OBJECTIVE
Reproduce every line of the material below without changing anything.
Start of THE DATA
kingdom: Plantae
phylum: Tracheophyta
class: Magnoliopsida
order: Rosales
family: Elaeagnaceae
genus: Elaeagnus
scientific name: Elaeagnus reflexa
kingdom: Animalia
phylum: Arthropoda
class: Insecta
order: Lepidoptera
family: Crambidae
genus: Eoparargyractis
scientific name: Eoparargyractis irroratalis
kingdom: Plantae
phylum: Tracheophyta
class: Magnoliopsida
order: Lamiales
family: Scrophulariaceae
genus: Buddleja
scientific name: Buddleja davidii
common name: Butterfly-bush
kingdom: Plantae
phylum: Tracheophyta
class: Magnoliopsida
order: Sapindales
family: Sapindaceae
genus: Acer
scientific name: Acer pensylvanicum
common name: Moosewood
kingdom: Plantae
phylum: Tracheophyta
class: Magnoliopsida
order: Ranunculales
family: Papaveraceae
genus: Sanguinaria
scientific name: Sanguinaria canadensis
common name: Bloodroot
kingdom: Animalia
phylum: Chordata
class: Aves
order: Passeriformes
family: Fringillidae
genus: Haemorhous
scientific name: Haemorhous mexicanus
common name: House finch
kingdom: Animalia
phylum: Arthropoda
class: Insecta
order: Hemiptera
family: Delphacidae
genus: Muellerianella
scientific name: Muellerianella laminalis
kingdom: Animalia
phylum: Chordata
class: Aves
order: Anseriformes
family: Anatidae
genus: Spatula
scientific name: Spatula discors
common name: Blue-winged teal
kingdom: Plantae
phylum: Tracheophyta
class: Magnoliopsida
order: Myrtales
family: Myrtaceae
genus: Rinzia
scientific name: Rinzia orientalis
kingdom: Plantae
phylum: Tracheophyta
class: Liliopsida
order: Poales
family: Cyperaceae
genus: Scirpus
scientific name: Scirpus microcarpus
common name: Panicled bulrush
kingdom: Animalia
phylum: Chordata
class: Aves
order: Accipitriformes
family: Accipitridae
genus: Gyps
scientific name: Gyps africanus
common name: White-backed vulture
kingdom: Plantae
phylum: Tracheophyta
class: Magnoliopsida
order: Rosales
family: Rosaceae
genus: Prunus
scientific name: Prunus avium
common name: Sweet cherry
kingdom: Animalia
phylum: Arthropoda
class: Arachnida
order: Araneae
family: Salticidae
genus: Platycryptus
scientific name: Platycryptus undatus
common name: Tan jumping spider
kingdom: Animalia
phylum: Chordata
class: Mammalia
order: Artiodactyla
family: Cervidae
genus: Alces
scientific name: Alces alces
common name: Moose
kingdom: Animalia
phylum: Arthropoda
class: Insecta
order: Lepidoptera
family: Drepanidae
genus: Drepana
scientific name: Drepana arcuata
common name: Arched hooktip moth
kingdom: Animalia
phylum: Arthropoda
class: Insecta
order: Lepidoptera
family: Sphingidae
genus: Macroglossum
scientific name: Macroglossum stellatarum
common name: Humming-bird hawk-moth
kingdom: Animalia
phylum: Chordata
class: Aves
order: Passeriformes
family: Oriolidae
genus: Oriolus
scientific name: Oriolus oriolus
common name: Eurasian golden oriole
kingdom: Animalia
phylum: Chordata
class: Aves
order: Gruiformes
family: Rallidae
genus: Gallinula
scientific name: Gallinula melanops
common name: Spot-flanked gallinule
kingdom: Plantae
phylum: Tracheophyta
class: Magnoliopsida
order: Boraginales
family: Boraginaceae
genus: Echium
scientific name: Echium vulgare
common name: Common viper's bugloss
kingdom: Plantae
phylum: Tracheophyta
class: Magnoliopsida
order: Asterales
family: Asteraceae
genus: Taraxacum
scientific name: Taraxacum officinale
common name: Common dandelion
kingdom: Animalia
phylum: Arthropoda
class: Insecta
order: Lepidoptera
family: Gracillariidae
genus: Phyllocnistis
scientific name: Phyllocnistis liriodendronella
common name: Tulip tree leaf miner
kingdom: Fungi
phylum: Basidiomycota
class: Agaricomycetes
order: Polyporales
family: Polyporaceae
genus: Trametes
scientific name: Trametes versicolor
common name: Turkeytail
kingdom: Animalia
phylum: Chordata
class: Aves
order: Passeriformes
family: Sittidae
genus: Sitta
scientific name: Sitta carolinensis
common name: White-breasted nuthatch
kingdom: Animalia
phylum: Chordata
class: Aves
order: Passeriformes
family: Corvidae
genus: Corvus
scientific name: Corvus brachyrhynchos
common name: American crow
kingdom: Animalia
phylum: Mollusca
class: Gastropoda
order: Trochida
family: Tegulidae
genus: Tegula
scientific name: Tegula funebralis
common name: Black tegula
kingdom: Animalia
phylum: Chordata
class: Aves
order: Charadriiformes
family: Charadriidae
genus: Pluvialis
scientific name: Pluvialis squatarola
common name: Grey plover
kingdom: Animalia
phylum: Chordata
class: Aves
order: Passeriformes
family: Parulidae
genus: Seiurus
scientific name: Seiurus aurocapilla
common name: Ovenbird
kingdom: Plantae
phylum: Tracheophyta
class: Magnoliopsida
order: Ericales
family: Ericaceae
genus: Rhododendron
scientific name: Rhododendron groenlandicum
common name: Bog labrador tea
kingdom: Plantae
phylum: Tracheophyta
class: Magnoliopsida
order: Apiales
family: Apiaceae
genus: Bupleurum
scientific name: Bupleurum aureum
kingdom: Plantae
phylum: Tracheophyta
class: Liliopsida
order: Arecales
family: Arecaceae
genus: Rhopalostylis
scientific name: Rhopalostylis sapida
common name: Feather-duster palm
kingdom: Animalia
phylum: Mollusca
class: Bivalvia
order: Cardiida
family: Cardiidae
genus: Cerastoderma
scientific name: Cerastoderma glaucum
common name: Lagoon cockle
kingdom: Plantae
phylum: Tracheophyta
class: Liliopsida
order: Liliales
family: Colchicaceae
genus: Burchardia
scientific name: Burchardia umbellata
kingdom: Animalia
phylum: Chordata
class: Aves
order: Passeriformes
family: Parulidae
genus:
End of THE DATA
RESULT BELOW
kingdom: Plantae
phylum: Tracheophyta
class: Magnoliopsida
order: Rosales
family: Elaeagnaceae
genus: Elaeagnus
scientific name: Elaeagnus reflexa
kingdom: Animalia
phylum: Arthropoda
class: Insecta
order: Lepidoptera
family: Crambidae
genus: Eoparargyractis
scientific name: Eoparargyractis irroratalis
kingdom: Plantae
phylum: Tracheophyta
class: Magnoliopsida
order: Lamiales
family: Scrophulariaceae
genus: Buddleja
scientific name: Buddleja davidii
common name: Butterfly-bush
kingdom: Plantae
phylum: Tracheophyta
class: Magnoliopsida
order: Sapindales
family: Sapindaceae
genus: Acer
scientific name: Acer pensylvanicum
common name: Moosewood
kingdom: Plantae
phylum: Tracheophyta
class: Magnoliopsida
order: Ranunculales
family: Papaveraceae
genus: Sanguinaria
scientific name: Sanguinaria canadensis
common name: Bloodroot
kingdom: Animalia
phylum: Chordata
class: Aves
order: Passeriformes
family: Fringillidae
genus: Haemorhous
scientific name: Haemorhous mexicanus
common name: House finch
kingdom: Animalia
phylum: Arthropoda
class: Insecta
order: Hemiptera
family: Delphacidae
genus: Muellerianella
scientific name: Muellerianella laminalis
kingdom: Animalia
phylum: Chordata
class: Aves
order: Anseriformes
family: Anatidae
genus: Spatula
scientific name: Spatula discors
common name: Blue-winged teal
kingdom: Plantae
phylum: Tracheophyta
class: Magnoliopsida
order: Myrtales
family: Myrtaceae
genus: Rinzia
scientific name: Rinzia orientalis
kingdom: Plantae
phylum: Tracheophyta
class: Liliopsida
order: Poales
family: Cyperaceae
genus: Scirpus
scientific name: Scirpus microcarpus
common name: Panicled bulrush
kingdom: Animalia
phylum: Chordata
class: Aves
order: Accipitriformes
family: Accipitridae
genus: Gyps
scientific name: Gyps africanus
common name: White-backed vulture
kingdom: Plantae
phylum: Tracheophyta
class: Magnoliopsida
order: Rosales
family: Rosaceae
genus: Prunus
scientific name: Prunus avium
common name: Sweet cherry
kingdom: Animalia
phylum: Arthropoda
class: Arachnida
order: Araneae
family: Salticidae
genus: Platycryptus
scientific name: Platycryptus undatus
common name: Tan jumping spider
kingdom: Animalia
phylum: Chordata
class: Mammalia
order: Artiodactyla
family: Cervidae
genus: Alces
scientific name: Alces alces
common name: Moose
kingdom: Animalia
phylum: Arthropoda
class: Insecta
order: Lepidoptera
family: Drepanidae
genus: Drepana
scientific name: Drepana arcuata
common name: Arched hooktip moth
kingdom: Animalia
phylum: Arthropoda
class: Insecta
order: Lepidoptera
family: Sphingidae
genus: Macroglossum
scientific name: Macroglossum stellatarum
common name: Humming-bird hawk-moth
kingdom: Animalia
phylum: Chordata
class: Aves
order: Passeriformes
family: Oriolidae
genus: Oriolus
scientific name: Oriolus oriolus
common name: Eurasian golden oriole
kingdom: Animalia
phylum: Chordata
class: Aves
order: Gruiformes
family: Rallidae
genus: Gallinula
scientific name: Gallinula melanops
common name: Spot-flanked gallinule
kingdom: Plantae
phylum: Tracheophyta
class: Magnoliopsida
order: Boraginales
family: Boraginaceae
genus: Echium
scientific name: Echium vulgare
common name: Common viper's bugloss
kingdom: Plantae
phylum: Tracheophyta
class: Magnoliopsida
order: Asterales
family: Asteraceae
genus: Taraxacum
scientific name: Taraxacum officinale
common name: Common dandelion
kingdom: Animalia
phylum: Arthropoda
class: Insecta
order: Lepidoptera
family: Gracillariidae
genus: Phyllocnistis
scientific name: Phyllocnistis liriodendronella
common name: Tulip tree leaf miner
kingdom: Fungi
phylum: Basidiomycota
class: Agaricomycetes
order: Polyporales
family: Polyporaceae
genus: Trametes
scientific name: Trametes versicolor
common name: Turkeytail
kingdom: Animalia
phylum: Chordata
class: Aves
order: Passeriformes
family: Sittidae
genus: Sitta
scientific name: Sitta carolinensis
common name: White-breasted nuthatch
kingdom: Animalia
phylum: Chordata
class: Aves
order: Passeriformes
family: Corvidae
genus: Corvus
scientific name: Corvus brachyrhynchos
common name: American crow
kingdom: Animalia
phylum: Mollusca
class: Gastropoda
order: Trochida
family: Tegulidae
genus: Tegula
scientific name: Tegula funebralis
common name: Black tegula
kingdom: Animalia
phylum: Chordata
class: Aves
order: Charadriiformes
family: Charadriidae
genus: Pluvialis
scientific name: Pluvialis squatarola
common name: Grey plover
kingdom: Animalia
phylum: Chordata
class: Aves
order: Passeriformes
family: Parulidae
genus: Seiurus
scientific name: Seiurus aurocapilla
common name: Ovenbird
kingdom: Plantae
phylum: Tracheophyta
class: Magnoliopsida
order: Ericales
family: Ericaceae
genus: Rhododendron
scientific name: Rhododendron groenlandicum
common name: Bog labrador tea
kingdom: Plantae
phylum: Tracheophyta
class: Magnoliopsida
order: Apiales
family: Apiaceae
genus: Bupleurum
scientific name: Bupleurum aureum
kingdom: Plantae
phylum: Tracheophyta
class: Liliopsida
order: Arecales
family: Arecaceae
genus: Rhopalostylis
scientific name: Rhopalostylis sapida
common name: Feather-duster palm
kingdom: Animalia
phylum: Mollusca
class: Bivalvia
order: Cardiida
family: Cardiidae
genus: Cerastoderma
scientific name: Cerastoderma glaucum
common name: Lagoon cockle
kingdom: Plantae
phylum: Tracheophyta
class: Liliopsida
order: Liliales
family: Colchicaceae
genus: Burchardia
scientific name: Burchardia umbellata
kingdom: Animalia
phylum: Chordata
class: Aves
order: Passeriformes
family: Parulidae
genus:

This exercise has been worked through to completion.